In the entries below, find the line with "7: (423, 276, 29.66)" and the line with "24: (483, 197, 29.55)"; give again those lines and every line between them, exactly.
★ ★ ★ ★
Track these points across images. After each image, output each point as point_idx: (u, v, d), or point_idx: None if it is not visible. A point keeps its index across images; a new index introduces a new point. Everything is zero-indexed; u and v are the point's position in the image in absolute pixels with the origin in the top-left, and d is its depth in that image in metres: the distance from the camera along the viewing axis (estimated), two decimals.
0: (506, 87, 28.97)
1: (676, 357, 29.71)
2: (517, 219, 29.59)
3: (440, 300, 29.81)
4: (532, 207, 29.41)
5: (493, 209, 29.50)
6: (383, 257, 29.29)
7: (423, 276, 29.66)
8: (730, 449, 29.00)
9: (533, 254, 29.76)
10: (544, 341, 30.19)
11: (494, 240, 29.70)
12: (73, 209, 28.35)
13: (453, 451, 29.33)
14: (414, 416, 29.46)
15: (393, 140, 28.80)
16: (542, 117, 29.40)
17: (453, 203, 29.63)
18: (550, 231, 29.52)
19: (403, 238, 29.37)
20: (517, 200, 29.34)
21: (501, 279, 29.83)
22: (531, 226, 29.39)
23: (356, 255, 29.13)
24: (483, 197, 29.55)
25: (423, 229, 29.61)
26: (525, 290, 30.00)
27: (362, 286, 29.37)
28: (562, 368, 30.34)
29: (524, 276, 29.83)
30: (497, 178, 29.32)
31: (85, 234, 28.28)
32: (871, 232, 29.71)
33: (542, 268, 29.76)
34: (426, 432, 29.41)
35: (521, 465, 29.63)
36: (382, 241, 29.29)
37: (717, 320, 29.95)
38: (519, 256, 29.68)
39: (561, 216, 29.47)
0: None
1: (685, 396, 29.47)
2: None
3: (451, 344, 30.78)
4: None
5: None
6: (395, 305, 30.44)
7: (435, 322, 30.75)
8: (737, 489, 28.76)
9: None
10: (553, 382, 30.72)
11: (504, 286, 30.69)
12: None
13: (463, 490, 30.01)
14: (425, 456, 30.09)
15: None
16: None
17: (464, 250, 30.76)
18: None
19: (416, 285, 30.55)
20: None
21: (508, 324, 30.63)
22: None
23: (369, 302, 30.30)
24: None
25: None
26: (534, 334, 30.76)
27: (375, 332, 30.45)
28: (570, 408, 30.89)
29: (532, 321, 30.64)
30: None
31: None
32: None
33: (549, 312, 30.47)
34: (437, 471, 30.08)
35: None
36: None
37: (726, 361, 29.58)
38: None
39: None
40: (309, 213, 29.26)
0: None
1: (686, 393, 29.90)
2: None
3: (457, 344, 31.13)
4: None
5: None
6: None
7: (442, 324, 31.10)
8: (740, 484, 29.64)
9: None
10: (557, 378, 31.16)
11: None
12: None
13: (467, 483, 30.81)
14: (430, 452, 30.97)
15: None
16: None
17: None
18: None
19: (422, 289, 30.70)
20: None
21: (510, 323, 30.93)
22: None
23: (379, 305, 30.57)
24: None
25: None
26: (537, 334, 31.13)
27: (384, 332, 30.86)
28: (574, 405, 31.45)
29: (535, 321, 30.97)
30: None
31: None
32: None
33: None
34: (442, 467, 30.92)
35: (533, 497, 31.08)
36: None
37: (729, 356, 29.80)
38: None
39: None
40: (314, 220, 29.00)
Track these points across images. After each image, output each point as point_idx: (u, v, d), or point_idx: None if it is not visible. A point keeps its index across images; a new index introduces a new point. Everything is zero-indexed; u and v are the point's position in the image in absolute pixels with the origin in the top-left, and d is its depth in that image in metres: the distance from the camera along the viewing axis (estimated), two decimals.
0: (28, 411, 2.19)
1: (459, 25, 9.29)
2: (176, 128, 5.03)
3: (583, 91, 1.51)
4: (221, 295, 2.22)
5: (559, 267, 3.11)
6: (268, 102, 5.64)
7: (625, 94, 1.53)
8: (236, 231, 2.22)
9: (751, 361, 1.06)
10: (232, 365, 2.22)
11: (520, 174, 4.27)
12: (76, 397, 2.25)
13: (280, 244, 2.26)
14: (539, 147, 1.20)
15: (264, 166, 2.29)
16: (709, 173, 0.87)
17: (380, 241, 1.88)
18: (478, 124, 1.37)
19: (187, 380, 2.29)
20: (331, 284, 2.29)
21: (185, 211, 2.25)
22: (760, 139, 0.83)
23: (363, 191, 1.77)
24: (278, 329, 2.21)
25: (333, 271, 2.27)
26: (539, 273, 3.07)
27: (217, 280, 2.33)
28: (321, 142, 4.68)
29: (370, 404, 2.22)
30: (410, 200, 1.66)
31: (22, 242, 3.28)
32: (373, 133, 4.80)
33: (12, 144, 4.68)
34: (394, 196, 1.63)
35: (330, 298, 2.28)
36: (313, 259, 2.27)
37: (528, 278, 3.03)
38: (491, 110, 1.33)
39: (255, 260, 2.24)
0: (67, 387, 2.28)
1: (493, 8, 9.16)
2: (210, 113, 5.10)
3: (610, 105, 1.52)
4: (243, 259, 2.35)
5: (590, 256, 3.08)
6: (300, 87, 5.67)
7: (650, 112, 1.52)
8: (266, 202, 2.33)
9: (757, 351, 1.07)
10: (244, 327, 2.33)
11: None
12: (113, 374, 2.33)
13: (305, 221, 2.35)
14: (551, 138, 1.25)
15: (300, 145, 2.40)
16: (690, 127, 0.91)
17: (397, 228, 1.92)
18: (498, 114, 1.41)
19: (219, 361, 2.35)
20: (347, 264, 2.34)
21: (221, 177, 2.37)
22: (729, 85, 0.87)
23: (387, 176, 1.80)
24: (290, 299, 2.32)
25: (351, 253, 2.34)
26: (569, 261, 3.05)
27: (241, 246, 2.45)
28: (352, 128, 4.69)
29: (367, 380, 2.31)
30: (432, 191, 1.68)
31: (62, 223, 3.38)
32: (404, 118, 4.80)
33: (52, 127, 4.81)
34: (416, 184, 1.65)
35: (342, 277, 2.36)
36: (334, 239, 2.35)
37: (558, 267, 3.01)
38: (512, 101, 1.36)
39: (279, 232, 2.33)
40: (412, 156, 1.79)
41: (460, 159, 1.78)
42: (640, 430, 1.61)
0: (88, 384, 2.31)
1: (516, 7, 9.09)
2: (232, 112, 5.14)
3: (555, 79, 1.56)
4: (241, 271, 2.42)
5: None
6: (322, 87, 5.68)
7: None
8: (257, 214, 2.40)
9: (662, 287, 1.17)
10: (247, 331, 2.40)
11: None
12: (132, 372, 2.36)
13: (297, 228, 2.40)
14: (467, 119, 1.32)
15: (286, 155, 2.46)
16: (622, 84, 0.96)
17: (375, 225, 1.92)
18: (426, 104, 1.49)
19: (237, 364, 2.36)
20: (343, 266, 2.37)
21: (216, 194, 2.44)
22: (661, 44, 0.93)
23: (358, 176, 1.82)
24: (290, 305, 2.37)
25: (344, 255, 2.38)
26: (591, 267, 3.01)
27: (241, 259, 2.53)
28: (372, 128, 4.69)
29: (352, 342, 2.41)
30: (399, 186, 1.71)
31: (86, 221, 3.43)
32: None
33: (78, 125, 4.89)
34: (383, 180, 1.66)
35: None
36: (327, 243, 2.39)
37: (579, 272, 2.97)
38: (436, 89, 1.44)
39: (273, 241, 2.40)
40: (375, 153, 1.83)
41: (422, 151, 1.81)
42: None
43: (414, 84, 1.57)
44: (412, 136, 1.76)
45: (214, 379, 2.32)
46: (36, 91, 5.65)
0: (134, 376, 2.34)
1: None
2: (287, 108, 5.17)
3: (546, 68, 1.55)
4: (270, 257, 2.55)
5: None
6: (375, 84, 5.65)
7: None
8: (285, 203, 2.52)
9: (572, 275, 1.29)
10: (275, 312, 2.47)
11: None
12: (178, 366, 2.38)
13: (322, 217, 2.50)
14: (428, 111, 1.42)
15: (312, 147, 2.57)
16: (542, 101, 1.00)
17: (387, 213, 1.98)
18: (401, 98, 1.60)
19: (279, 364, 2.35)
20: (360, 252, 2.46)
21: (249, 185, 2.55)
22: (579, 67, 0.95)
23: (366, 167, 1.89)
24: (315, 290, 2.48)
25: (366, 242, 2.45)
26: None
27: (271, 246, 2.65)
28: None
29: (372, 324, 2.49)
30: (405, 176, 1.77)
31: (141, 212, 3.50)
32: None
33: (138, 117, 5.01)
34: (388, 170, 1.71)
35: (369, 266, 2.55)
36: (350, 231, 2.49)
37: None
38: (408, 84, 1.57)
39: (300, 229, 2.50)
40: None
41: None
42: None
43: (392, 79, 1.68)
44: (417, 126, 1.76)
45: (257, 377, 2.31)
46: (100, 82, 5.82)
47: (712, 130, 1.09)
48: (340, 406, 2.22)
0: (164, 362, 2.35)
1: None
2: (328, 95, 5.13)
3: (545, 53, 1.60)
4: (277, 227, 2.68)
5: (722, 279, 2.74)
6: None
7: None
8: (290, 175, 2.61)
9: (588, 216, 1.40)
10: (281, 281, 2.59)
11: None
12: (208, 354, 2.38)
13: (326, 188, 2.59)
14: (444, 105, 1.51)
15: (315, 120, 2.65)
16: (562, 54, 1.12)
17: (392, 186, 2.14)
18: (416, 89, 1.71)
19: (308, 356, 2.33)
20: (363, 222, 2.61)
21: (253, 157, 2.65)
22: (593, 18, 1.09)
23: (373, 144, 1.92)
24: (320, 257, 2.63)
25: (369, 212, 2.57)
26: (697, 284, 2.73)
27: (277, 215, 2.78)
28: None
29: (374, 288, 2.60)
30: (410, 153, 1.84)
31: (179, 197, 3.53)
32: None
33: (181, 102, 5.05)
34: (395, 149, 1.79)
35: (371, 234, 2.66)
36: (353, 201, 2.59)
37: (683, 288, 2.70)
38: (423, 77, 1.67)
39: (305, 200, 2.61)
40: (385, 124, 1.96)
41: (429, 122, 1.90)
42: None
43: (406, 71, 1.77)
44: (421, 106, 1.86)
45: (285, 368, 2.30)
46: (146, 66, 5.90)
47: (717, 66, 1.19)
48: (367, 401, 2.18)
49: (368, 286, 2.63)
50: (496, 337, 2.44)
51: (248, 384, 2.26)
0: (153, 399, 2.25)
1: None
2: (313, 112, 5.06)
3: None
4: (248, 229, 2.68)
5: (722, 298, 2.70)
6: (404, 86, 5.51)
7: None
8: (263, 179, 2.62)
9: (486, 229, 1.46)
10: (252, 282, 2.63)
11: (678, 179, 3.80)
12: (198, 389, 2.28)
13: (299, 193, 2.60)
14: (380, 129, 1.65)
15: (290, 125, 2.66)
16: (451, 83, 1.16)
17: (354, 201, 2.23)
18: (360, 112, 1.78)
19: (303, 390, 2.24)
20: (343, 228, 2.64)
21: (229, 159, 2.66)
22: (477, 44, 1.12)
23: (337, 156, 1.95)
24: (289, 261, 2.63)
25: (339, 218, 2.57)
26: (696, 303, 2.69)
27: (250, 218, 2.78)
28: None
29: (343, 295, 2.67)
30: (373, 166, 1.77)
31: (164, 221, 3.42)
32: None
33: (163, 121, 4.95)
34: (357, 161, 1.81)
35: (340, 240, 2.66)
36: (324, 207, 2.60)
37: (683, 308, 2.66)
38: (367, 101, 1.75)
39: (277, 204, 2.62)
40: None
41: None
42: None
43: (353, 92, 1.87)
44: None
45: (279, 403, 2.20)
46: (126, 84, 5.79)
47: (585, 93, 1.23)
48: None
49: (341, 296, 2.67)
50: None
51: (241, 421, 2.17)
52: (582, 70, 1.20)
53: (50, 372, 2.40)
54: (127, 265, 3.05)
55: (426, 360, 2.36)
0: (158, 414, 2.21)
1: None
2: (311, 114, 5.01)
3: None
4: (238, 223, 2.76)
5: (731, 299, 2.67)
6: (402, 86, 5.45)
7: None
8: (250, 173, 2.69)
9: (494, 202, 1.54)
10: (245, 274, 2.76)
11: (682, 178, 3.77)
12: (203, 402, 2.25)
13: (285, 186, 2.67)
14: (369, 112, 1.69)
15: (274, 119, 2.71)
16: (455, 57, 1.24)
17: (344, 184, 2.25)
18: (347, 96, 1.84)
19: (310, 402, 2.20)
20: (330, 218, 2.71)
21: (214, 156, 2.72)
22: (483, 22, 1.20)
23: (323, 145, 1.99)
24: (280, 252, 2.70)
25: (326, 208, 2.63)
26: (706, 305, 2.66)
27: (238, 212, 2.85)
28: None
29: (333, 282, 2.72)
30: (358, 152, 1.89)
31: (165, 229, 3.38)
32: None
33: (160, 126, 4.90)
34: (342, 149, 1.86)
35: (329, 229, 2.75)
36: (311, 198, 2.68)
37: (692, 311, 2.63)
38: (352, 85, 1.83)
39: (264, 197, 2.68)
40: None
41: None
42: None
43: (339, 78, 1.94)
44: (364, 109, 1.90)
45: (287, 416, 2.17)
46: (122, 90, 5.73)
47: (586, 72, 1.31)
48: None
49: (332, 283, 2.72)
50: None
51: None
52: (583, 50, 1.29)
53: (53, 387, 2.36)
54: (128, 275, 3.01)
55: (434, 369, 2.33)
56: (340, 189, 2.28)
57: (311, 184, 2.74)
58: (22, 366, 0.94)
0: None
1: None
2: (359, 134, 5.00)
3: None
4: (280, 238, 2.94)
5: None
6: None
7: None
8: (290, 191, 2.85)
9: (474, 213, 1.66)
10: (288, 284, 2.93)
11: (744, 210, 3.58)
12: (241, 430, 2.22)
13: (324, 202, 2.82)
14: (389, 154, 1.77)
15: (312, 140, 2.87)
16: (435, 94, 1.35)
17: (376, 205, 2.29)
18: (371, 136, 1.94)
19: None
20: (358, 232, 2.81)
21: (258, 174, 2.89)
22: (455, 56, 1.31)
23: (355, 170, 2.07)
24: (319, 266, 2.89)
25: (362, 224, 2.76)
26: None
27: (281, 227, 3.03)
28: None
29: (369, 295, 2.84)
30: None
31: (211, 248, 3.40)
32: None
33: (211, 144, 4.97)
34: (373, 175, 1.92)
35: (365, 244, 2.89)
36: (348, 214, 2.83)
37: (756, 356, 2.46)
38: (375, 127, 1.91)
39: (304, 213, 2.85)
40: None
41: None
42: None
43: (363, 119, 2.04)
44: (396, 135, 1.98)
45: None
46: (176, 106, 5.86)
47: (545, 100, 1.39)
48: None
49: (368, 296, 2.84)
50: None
★ ★ ★ ★
# Result of this exercise
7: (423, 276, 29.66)
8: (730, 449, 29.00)
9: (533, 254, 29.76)
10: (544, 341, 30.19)
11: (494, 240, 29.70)
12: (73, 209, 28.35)
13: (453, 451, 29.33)
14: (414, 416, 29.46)
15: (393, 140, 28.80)
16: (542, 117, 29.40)
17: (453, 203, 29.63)
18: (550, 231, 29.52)
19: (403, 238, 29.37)
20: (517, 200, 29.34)
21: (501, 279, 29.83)
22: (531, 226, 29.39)
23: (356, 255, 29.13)
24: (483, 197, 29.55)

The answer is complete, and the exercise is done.